When the wetland is completed, rubbish will be trapped by baffles and vegetation and can be removed mechanically. Water quality will be enhanced by prolonged exposure to sunlight. The wetland will then be stocked with golden perch and Murray cod and will naturally attract native birds and other wildlife. It is pleasing to see such forward thinking from the government and recognition of the value of improving water quality in an urban environment at minimal cost for maximum effect.

Urban Lakes Rebound

Golden perch and Murray cod were recently hard to find in Canberra’s urban lakes. They now seem to be coming back on the bite. They probably realise that winter is coming and they need to feed more heavily to put on condition to get through the leaner months when food is scarce.

A few nice cod in the 45-80cm range have been caught in Lake Burley Griffin and Lake Tuggeranong. Local lure master Rory Ben-Clibborn ducked out for an early morning session with a large wakebait and landed a cod measuring 105cm.

The golden perch came mainly from Burley Griffin and were taken mostly on yabbies, with the occasional fish on a Jackall or Burrinjuck Special.
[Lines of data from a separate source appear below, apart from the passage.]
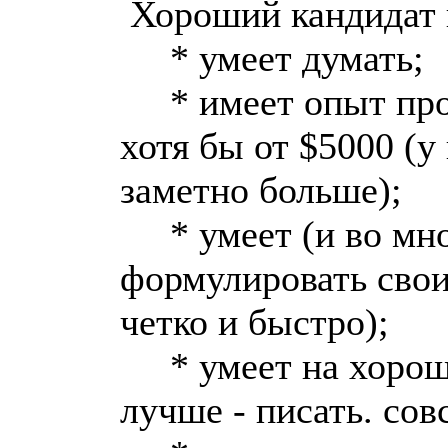
Хороший кандидат 
* умеет думать;
* имеет опыт прод
хотя бы от $5000 (у
заметно больше);
* умеет (и во мно
формулировать свои
четко и быстро);
* умеет на хороше
лучше - писать. сов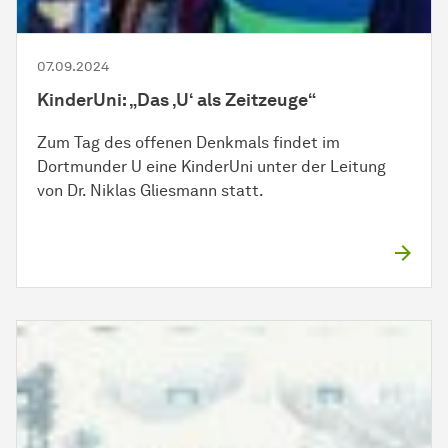
07.09.2024
KinderUni: „Das ‚U‘ als Zeitzeuge“
Zum Tag des offenen Denkmals findet im
Dortmunder U eine KinderUni unter der Leitung
von Dr. Niklas Gliesmann statt.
One angler fishing at Lennox Gardens in Burley Griffin had five follows from golden perch without a hook-up, but was compensated when an 80cm cod took the Jackall.

Googong Success

Googong again fished well, with several reports of cod to 105cm caught on spinnerbaits and Massy Vibes. Fat golden perch to 49cm have been caught as well as some big redfin. The redfin were mostly 42cm with a couple just touching 48cm. They were easy to find even in the deepest water. Some of the cod were initially spotted on the sounder then tempted with the lure being bounced in front of them. One angler landed two of his three cod using this technique. The reservoir is full and the water clear, providing perfect fishing conditions.

Burrinjuck Responding

Burrinjuck Reservoir was around 68% full recently and starting to fish well again after a lean spell of several weeks. Murray cod in the 45-80cm range have been taken on spinnerbaits and other large lures, mostly in open water. It’s a matter of putting in the hours. Time on the water generally means fish in the boat.
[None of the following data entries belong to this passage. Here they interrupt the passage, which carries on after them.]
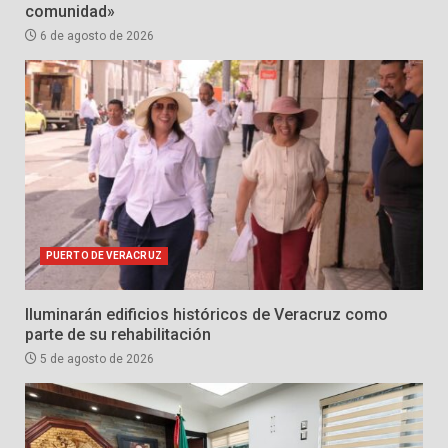
comunidad»
6 de agosto de 2026
PUERTO DE VERACRUZ
Iluminarán edificios históricos de Veracruz como
parte de su rehabilitación
5 de agosto de 2026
Golden perch have been responding reasonably well amongst the flooded trees and the best catches have been on shrimps and yabbies. Shrimps have been curiously hard to find this year and there is speculation that they have all been eaten by the hordes of redfin in the lake. Nice goldens have been taken on cast or trolled lures and Gulp Grubs in black have worked well. Bank fishing along the rocky shoreline with scrubworms, yabbies and lures accounted for just as many goldens as trolling and casting from a boat.

Redfin are around in huge numbers and many of them are full of eggs, which means we will have a few million more of them in the near future.

Mountain Lakes

Fishing has been reasonably productive in the mountain lakes, with most anglers landing at least one fish in each session and sometimes more. One flyfisher at Eucumbene landed 13 fish to 2.5kg in three nights and others fishing with bait and lures reported catching three to five fish per session. A few nice fish were caught in the running water at Providence Portal in Lake Eucumbene.

A few fish also came from the lower reaches of the Eucumbene River but the main run of fish has not yet started. The prespawning run is expected to be in full force up until the season closes on the Queen’s Birthday weekend. The new car park to accommodate cars at Denison has been completed and will prevent vehicles from accessing the riverbank and churning up the national park landscape.

Jindabyne attracted a big crowd recently and the best fish came from the usual hotspots at Waste Point, Kalkite, Hatchery Bay and East Jindabyne. Bait fishers fared best with scrub worms and others were taken on wood grubs and PowerBait. Small fish were a common problem throughout the lake, but this looks good for the future.

Tantangara fished well with large numbers of small to medium sized browns being taken on lures, baits and flies. It has been popular with anglers looking to stock up the freezer for future feeds.